Voor Fleur leek er geen einde te komen aan de muf ruikende groene kaarten die iedere nieuwe dag met bakken tegelijk uit onzichtbare kasten tevoorschijn kwamen. Ze hield zich van ’s ochtends half negen tot ’s middags vijf uur angstvallig stil en staarde onafgebroken in de kaartenbak, bang dat ook zij naar huis gestuurd werd en zij zich daarmee de woede van Clara op haar hals zou halen. De vette bruine laag tabaksrook die zich in de loop der jaren aan het behang had vastgezet verspreidde een bedompte geur en die ranzige lucht sneed haar bij vlagen de adem af. Dan moest ze kokhalzen en haar ogen draaiden daarbij zo onopvallend mogelijk van links naar rechts om te zien of iemand het had gemerkt. De mensen die zij iedere ochtend op het werk passeerde roken net zo muf als de afdeling. Ze zaten gebogen over hun werk, de een bijtend aan een stompje potlood, de ander met een smeulende sigaret tussen de bruin uitgeslagen vingertoppen. De grote zwarte klok staarde haar vanaf de wand boosaardig aan en de wijzers tikten expres steeds langzamer de minuten weg.

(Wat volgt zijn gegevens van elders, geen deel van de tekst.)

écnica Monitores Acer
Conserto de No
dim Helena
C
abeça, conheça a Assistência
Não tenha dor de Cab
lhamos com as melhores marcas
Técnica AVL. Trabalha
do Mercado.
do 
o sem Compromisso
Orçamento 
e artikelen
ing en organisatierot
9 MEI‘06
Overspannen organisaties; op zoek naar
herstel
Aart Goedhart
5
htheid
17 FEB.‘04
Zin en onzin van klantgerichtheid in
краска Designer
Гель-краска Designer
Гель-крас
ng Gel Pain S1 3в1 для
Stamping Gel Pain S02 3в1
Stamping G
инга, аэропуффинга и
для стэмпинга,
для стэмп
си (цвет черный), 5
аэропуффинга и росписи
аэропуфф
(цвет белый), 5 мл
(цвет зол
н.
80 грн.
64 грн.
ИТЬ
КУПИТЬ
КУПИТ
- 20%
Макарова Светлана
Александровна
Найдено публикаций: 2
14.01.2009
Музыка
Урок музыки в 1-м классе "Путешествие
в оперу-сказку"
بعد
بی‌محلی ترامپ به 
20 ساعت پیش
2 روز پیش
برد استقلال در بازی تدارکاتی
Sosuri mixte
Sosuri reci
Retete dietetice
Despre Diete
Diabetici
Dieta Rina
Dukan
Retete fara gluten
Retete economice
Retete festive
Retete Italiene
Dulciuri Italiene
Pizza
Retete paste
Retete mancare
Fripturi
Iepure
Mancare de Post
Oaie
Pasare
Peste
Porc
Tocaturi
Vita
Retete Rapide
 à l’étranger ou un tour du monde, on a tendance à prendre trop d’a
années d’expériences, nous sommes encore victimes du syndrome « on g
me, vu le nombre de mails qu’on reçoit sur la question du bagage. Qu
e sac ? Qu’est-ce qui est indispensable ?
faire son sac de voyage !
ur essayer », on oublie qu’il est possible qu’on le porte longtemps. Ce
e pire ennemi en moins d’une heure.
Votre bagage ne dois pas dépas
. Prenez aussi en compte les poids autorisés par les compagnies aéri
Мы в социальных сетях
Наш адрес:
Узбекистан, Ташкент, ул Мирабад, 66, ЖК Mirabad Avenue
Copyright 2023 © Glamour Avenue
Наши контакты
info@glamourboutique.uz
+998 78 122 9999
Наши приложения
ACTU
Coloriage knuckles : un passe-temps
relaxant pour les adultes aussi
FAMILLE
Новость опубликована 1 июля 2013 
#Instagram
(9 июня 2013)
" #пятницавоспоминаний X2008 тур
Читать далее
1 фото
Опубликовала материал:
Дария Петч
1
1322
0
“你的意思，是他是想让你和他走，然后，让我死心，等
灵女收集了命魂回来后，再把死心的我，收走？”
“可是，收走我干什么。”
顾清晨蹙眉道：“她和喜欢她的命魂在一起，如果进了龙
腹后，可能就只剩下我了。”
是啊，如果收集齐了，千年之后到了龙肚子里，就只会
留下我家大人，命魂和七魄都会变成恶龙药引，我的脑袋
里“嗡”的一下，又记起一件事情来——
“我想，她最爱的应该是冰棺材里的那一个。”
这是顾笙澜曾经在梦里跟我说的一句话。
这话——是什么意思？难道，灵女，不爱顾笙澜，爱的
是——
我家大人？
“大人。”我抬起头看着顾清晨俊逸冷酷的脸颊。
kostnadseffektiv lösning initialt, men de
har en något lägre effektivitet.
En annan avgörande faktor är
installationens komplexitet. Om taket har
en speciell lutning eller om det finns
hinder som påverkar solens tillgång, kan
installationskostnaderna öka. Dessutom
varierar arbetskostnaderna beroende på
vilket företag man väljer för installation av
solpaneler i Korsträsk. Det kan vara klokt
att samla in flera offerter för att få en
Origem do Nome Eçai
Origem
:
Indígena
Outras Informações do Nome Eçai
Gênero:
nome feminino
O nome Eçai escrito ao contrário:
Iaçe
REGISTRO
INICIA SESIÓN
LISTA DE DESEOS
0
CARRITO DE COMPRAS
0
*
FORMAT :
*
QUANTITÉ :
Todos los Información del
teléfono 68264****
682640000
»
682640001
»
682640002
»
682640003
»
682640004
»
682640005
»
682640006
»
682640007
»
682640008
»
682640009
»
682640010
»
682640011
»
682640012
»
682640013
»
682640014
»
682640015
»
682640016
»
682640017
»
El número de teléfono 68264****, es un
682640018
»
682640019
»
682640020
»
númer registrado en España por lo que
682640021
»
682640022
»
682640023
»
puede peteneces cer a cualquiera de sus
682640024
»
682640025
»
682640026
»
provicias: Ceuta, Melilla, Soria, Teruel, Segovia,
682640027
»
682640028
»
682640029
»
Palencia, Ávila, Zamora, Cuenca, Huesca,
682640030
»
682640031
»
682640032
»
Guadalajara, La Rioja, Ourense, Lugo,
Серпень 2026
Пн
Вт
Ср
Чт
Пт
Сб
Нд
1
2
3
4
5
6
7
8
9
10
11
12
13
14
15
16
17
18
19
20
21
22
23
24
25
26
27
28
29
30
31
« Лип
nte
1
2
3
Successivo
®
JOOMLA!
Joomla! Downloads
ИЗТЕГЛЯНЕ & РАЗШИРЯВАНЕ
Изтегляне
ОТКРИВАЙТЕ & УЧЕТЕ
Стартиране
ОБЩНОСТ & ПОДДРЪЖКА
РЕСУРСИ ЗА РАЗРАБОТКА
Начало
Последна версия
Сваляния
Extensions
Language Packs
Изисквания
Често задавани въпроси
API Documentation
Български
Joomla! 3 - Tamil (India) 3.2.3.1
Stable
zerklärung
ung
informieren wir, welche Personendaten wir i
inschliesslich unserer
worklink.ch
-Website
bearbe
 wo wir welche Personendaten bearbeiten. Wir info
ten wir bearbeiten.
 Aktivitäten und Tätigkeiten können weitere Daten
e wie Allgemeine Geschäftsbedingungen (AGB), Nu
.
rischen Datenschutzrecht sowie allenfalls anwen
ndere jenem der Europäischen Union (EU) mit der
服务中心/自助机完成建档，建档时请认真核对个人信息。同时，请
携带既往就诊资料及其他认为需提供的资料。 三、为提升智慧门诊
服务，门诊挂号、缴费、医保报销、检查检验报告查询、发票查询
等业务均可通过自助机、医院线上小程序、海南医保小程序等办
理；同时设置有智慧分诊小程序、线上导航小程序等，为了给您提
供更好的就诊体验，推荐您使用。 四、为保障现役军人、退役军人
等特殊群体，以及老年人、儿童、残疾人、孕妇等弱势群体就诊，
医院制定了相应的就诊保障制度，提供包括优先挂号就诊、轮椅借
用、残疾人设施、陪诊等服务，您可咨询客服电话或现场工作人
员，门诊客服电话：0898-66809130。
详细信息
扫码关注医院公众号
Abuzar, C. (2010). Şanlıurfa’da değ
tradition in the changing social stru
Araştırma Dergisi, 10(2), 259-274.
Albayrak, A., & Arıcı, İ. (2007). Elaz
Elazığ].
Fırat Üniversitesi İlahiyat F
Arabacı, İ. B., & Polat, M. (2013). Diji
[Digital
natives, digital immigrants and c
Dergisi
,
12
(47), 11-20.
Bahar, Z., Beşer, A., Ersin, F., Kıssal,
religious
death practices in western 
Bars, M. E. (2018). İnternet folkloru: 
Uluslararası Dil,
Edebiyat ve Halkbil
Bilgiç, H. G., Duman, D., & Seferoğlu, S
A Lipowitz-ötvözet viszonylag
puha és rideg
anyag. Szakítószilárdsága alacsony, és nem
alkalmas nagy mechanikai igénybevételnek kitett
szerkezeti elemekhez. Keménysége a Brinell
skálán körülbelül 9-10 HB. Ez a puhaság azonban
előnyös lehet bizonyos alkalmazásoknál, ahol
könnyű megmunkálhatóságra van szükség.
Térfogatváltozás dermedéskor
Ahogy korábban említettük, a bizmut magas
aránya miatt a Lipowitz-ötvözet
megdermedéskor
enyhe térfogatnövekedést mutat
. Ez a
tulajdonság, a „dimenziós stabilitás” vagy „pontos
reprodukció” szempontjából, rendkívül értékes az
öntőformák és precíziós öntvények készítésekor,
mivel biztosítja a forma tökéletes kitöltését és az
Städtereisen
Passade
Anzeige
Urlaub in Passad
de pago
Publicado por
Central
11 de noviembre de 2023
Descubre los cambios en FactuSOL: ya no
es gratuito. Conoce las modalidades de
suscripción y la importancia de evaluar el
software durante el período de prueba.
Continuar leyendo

Een sombere duisternis kreeg haar in zijn greep en de schaduwen van lang verdrongen gebeurtenissen kwamen de laatste tijd steeds indringender naar de oppervlakte. Nu beheersten ze haar leven. Ze was altijd voor alles bang geweest, maar de laatste tijd was die constante angst voor een naderend onheil sterker geworden. Bij de groenteboer had ze klanten horen zeggen dat een jonge televisieomroepster ‘k’ had gekregen. Zij wist wel wat ‘k’ betekende en ook dat de mensen het woord ‘kanker’ niet durfden uit te spreken, uit angst de ziekte te krijgen van het woord alleen al. Fleur had zich daarover nooit druk hoeven te maken, want zij wist niet beter dan dat die dodelijke ziekte alleen voorkwam bij oude mensen. Maar het ongewild opvangen van het nieuws dat een mooie jonge vrouw het had, bracht bij haar een schok van herkenning teweeg. Zij had het ook! Er liep soms zomaar bruin vocht uit haar vagina, dat naar dode kat rook. Ze at niet meer van de stinkende ingewanden die Clara hun opdiste, want ze raakte er steeds meer van overtuigd dat Clara haar wilde vergiftigen en dat haar lichaam langzaam aan het wegrotten was. Ze legde sokken op elkaar in haar onderbroek en waste die ’s avonds voor het slapen gaan uit. Soms stopte het smerige vocht voor enkele weken, maar net als ze opgelucht wilde ademhalen was het er weer, zomaar, zonder enige aanleiding.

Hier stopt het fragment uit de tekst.